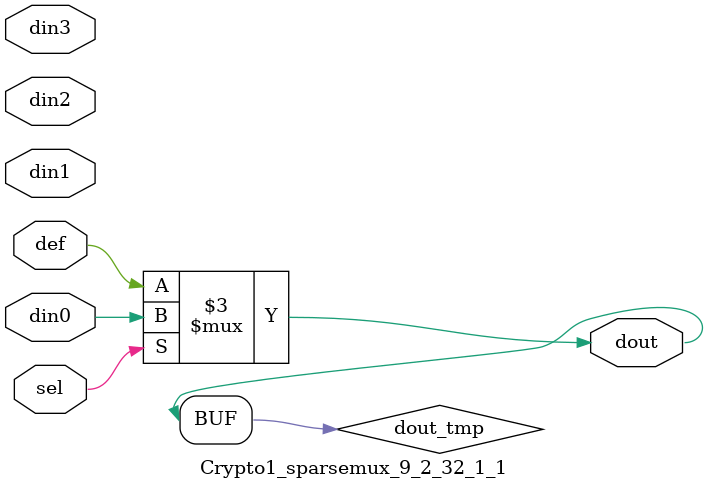
<source format=v>
`timescale 1ns / 1ps

module Crypto1_sparsemux_9_2_32_1_1 (din0,din1,din2,din3,def,sel,dout);

parameter din0_WIDTH = 1;

parameter din1_WIDTH = 1;

parameter din2_WIDTH = 1;

parameter din3_WIDTH = 1;

parameter def_WIDTH = 1;
parameter sel_WIDTH = 1;
parameter dout_WIDTH = 1;

parameter [sel_WIDTH-1:0] CASE0 = 1;

parameter [sel_WIDTH-1:0] CASE1 = 1;

parameter [sel_WIDTH-1:0] CASE2 = 1;

parameter [sel_WIDTH-1:0] CASE3 = 1;

parameter ID = 1;
parameter NUM_STAGE = 1;



input [din0_WIDTH-1:0] din0;

input [din1_WIDTH-1:0] din1;

input [din2_WIDTH-1:0] din2;

input [din3_WIDTH-1:0] din3;

input [def_WIDTH-1:0] def;
input [sel_WIDTH-1:0] sel;

output [dout_WIDTH-1:0] dout;



reg [dout_WIDTH-1:0] dout_tmp;


always @ (*) begin
(* parallel_case *) case (sel)
    
    CASE0 : dout_tmp = din0;
    
    CASE1 : dout_tmp = din1;
    
    CASE2 : dout_tmp = din2;
    
    CASE3 : dout_tmp = din3;
    
    default : dout_tmp = def;
endcase
end


assign dout = dout_tmp;



endmodule

</source>
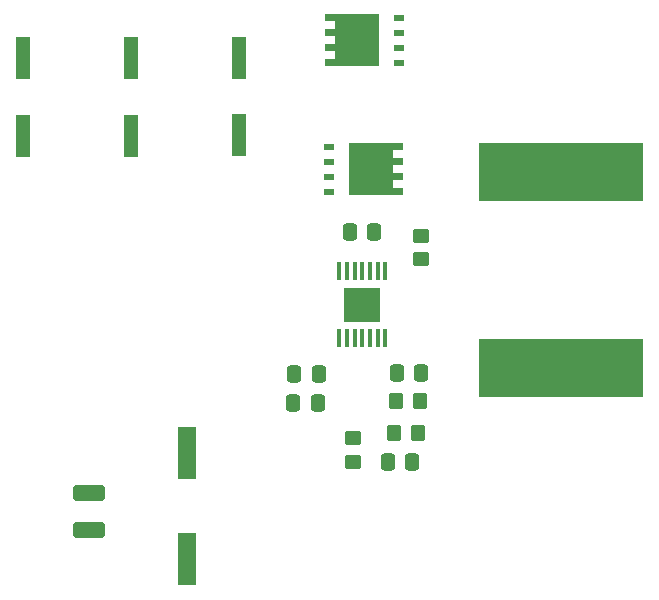
<source format=gts>
G04 #@! TF.GenerationSoftware,KiCad,Pcbnew,(6.0.9)*
G04 #@! TF.CreationDate,2023-05-15T12:17:08+03:00*
G04 #@! TF.ProjectId,mainboard,6d61696e-626f-4617-9264-2e6b69636164,rev?*
G04 #@! TF.SameCoordinates,Original*
G04 #@! TF.FileFunction,Soldermask,Top*
G04 #@! TF.FilePolarity,Negative*
%FSLAX46Y46*%
G04 Gerber Fmt 4.6, Leading zero omitted, Abs format (unit mm)*
G04 Created by KiCad (PCBNEW (6.0.9)) date 2023-05-15 12:17:08*
%MOMM*%
%LPD*%
G01*
G04 APERTURE LIST*
G04 Aperture macros list*
%AMRoundRect*
0 Rectangle with rounded corners*
0 $1 Rounding radius*
0 $2 $3 $4 $5 $6 $7 $8 $9 X,Y pos of 4 corners*
0 Add a 4 corners polygon primitive as box body*
4,1,4,$2,$3,$4,$5,$6,$7,$8,$9,$2,$3,0*
0 Add four circle primitives for the rounded corners*
1,1,$1+$1,$2,$3*
1,1,$1+$1,$4,$5*
1,1,$1+$1,$6,$7*
1,1,$1+$1,$8,$9*
0 Add four rect primitives between the rounded corners*
20,1,$1+$1,$2,$3,$4,$5,0*
20,1,$1+$1,$4,$5,$6,$7,0*
20,1,$1+$1,$6,$7,$8,$9,0*
20,1,$1+$1,$8,$9,$2,$3,0*%
%AMFreePoly0*
4,1,17,2.675000,1.605000,1.875000,1.605000,1.875000,0.935000,2.675000,0.935000,2.675000,0.335000,1.875000,0.335000,1.875000,-0.335000,2.675000,-0.335000,2.675000,-0.935000,1.875000,-0.935000,1.875000,-1.605000,2.675000,-1.605000,2.675000,-2.205000,-1.875000,-2.205000,-1.875000,2.205000,2.675000,2.205000,2.675000,1.605000,2.675000,1.605000,$1*%
G04 Aperture macros list end*
%ADD10RoundRect,0.250000X0.337500X0.475000X-0.337500X0.475000X-0.337500X-0.475000X0.337500X-0.475000X0*%
%ADD11RoundRect,0.250000X1.100000X-0.412500X1.100000X0.412500X-1.100000X0.412500X-1.100000X-0.412500X0*%
%ADD12R,1.260000X3.610000*%
%ADD13R,1.650000X4.500000*%
%ADD14RoundRect,0.250000X-0.337500X-0.475000X0.337500X-0.475000X0.337500X0.475000X-0.337500X0.475000X0*%
%ADD15RoundRect,0.250000X-0.450000X0.350000X-0.450000X-0.350000X0.450000X-0.350000X0.450000X0.350000X0*%
%ADD16R,3.100000X3.000000*%
%ADD17RoundRect,0.100000X0.100000X-0.687500X0.100000X0.687500X-0.100000X0.687500X-0.100000X-0.687500X0*%
%ADD18FreePoly0,180.000000*%
%ADD19R,0.850000X0.500000*%
%ADD20FreePoly0,0.000000*%
%ADD21RoundRect,0.250000X-0.350000X-0.450000X0.350000X-0.450000X0.350000X0.450000X-0.350000X0.450000X0*%
%ADD22RoundRect,0.250000X0.350000X0.450000X-0.350000X0.450000X-0.350000X-0.450000X0.350000X-0.450000X0*%
%ADD23R,14.000000X5.000000*%
G04 APERTURE END LIST*
D10*
X47846042Y-144124106D03*
X45771042Y-144124106D03*
D11*
X28408542Y-157375000D03*
X28408542Y-154250000D03*
D12*
X41068542Y-117349106D03*
X41068542Y-123939106D03*
D13*
X36658542Y-159814106D03*
X36658542Y-150814106D03*
D14*
X50471042Y-132134106D03*
X52546042Y-132134106D03*
D15*
X56528542Y-132434106D03*
X56528542Y-134434106D03*
D12*
X22818542Y-117414106D03*
X22818542Y-124004106D03*
D15*
X50728542Y-149564106D03*
X50728542Y-151564106D03*
D16*
X51538542Y-138264106D03*
D17*
X49588542Y-141126606D03*
X50238542Y-141126606D03*
X50888542Y-141126606D03*
X51538542Y-141126606D03*
X52188542Y-141126606D03*
X52838542Y-141126606D03*
X53488542Y-141126606D03*
X53488542Y-135401606D03*
X52838542Y-135401606D03*
X52188542Y-135401606D03*
X51538542Y-135401606D03*
X50888542Y-135401606D03*
X50238542Y-135401606D03*
X49588542Y-135401606D03*
D14*
X54441042Y-144014106D03*
X56516042Y-144014106D03*
D12*
X31958542Y-117389106D03*
X31958542Y-123979106D03*
D18*
X51088542Y-115894106D03*
D19*
X54638542Y-117799106D03*
X54638542Y-116529106D03*
X54638542Y-115259106D03*
X54638542Y-113989106D03*
D20*
X52278542Y-126804106D03*
D19*
X48728542Y-124899106D03*
X48728542Y-126169106D03*
X48728542Y-127439106D03*
X48728542Y-128709106D03*
D21*
X54378542Y-146444106D03*
X56378542Y-146444106D03*
D10*
X55766042Y-151624106D03*
X53691042Y-151624106D03*
X47776042Y-146604106D03*
X45701042Y-146604106D03*
D22*
X56228542Y-149144106D03*
X54228542Y-149144106D03*
D23*
X68348542Y-127024106D03*
X68348542Y-143624106D03*
M02*

</source>
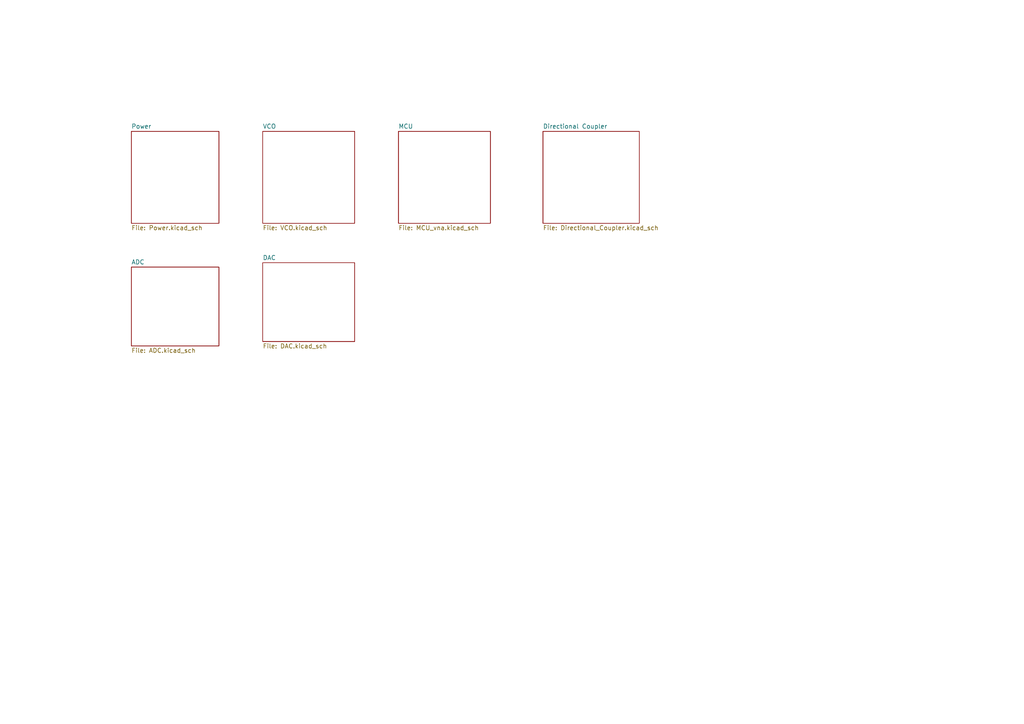
<source format=kicad_sch>
(kicad_sch
	(version 20250114)
	(generator "eeschema")
	(generator_version "9.0")
	(uuid "8b9c6944-c5f7-4a92-a452-dc4fa5f3924d")
	(paper "A4")
	(lib_symbols)
	(sheet
		(at 38.1 38.1)
		(size 25.4 26.67)
		(exclude_from_sim no)
		(in_bom yes)
		(on_board yes)
		(dnp no)
		(fields_autoplaced yes)
		(stroke
			(width 0.1524)
			(type solid)
		)
		(fill
			(color 0 0 0 0.0000)
		)
		(uuid "36c90400-6ac1-4267-bb8f-8b45ce1af49d")
		(property "Sheetname" "Power"
			(at 38.1 37.3884 0)
			(effects
				(font
					(size 1.27 1.27)
				)
				(justify left bottom)
			)
		)
		(property "Sheetfile" "Power.kicad_sch"
			(at 38.1 65.3546 0)
			(effects
				(font
					(size 1.27 1.27)
				)
				(justify left top)
			)
		)
		(instances
			(project "VNA_Project"
				(path "/8b9c6944-c5f7-4a92-a452-dc4fa5f3924d"
					(page "2")
				)
			)
		)
	)
	(sheet
		(at 157.48 38.1)
		(size 27.94 26.67)
		(exclude_from_sim no)
		(in_bom yes)
		(on_board yes)
		(dnp no)
		(fields_autoplaced yes)
		(stroke
			(width 0.1524)
			(type solid)
		)
		(fill
			(color 0 0 0 0.0000)
		)
		(uuid "8203d886-e522-4742-8081-5c7dd2623349")
		(property "Sheetname" "Directional Coupler"
			(at 157.48 37.3884 0)
			(effects
				(font
					(size 1.27 1.27)
				)
				(justify left bottom)
			)
		)
		(property "Sheetfile" "Directional_Coupler.kicad_sch"
			(at 157.48 65.3546 0)
			(effects
				(font
					(size 1.27 1.27)
				)
				(justify left top)
			)
		)
		(instances
			(project "VNA_Project"
				(path "/8b9c6944-c5f7-4a92-a452-dc4fa5f3924d"
					(page "5")
				)
			)
		)
	)
	(sheet
		(at 115.57 38.1)
		(size 26.67 26.67)
		(exclude_from_sim no)
		(in_bom yes)
		(on_board yes)
		(dnp no)
		(fields_autoplaced yes)
		(stroke
			(width 0.1524)
			(type solid)
		)
		(fill
			(color 0 0 0 0.0000)
		)
		(uuid "92e48b12-387a-4c6d-ac23-2e9f548505b0")
		(property "Sheetname" "MCU"
			(at 115.57 37.3884 0)
			(effects
				(font
					(size 1.27 1.27)
				)
				(justify left bottom)
			)
		)
		(property "Sheetfile" "MCU_vna.kicad_sch"
			(at 115.57 65.3546 0)
			(effects
				(font
					(size 1.27 1.27)
				)
				(justify left top)
			)
		)
		(instances
			(project "VNA_Project"
				(path "/8b9c6944-c5f7-4a92-a452-dc4fa5f3924d"
					(page "4")
				)
			)
		)
	)
	(sheet
		(at 76.2 76.2)
		(size 26.67 22.86)
		(exclude_from_sim no)
		(in_bom yes)
		(on_board yes)
		(dnp no)
		(fields_autoplaced yes)
		(stroke
			(width 0.1524)
			(type solid)
		)
		(fill
			(color 0 0 0 0.0000)
		)
		(uuid "da045888-12f1-4c66-82ff-8e7994a4f851")
		(property "Sheetname" "DAC"
			(at 76.2 75.4884 0)
			(effects
				(font
					(size 1.27 1.27)
				)
				(justify left bottom)
			)
		)
		(property "Sheetfile" "DAC.kicad_sch"
			(at 76.2 99.6446 0)
			(effects
				(font
					(size 1.27 1.27)
				)
				(justify left top)
			)
		)
		(instances
			(project "VNA_Project"
				(path "/8b9c6944-c5f7-4a92-a452-dc4fa5f3924d"
					(page "7")
				)
			)
		)
	)
	(sheet
		(at 38.1 77.47)
		(size 25.4 22.86)
		(exclude_from_sim no)
		(in_bom yes)
		(on_board yes)
		(dnp no)
		(fields_autoplaced yes)
		(stroke
			(width 0.1524)
			(type solid)
		)
		(fill
			(color 0 0 0 0.0000)
		)
		(uuid "e352f3b5-433e-42a1-adc5-ff1237016ad8")
		(property "Sheetname" "ADC"
			(at 38.1 76.7584 0)
			(effects
				(font
					(size 1.27 1.27)
				)
				(justify left bottom)
			)
		)
		(property "Sheetfile" "ADC.kicad_sch"
			(at 38.1 100.9146 0)
			(effects
				(font
					(size 1.27 1.27)
				)
				(justify left top)
			)
		)
		(instances
			(project "VNA_Project"
				(path "/8b9c6944-c5f7-4a92-a452-dc4fa5f3924d"
					(page "6")
				)
			)
		)
	)
	(sheet
		(at 76.2 38.1)
		(size 26.67 26.67)
		(exclude_from_sim no)
		(in_bom yes)
		(on_board yes)
		(dnp no)
		(fields_autoplaced yes)
		(stroke
			(width 0.1524)
			(type solid)
		)
		(fill
			(color 0 0 0 0.0000)
		)
		(uuid "fea82b78-6456-42a4-9dbf-55f011a8ac47")
		(property "Sheetname" "VCO"
			(at 76.2 37.3884 0)
			(effects
				(font
					(size 1.27 1.27)
				)
				(justify left bottom)
			)
		)
		(property "Sheetfile" "VCO.kicad_sch"
			(at 76.2 65.3546 0)
			(effects
				(font
					(size 1.27 1.27)
				)
				(justify left top)
			)
		)
		(instances
			(project "VNA_Project"
				(path "/8b9c6944-c5f7-4a92-a452-dc4fa5f3924d"
					(page "3")
				)
			)
		)
	)
	(sheet_instances
		(path "/"
			(page "1")
		)
	)
	(embedded_fonts no)
)

</source>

**Exercise directions:** Above are the entries; copy out every line among them that contains the word "primitives".

**Answer space:**
0 Add four circle primitives for the rounded corners*
0 Add four rect primitives between the rounded corners*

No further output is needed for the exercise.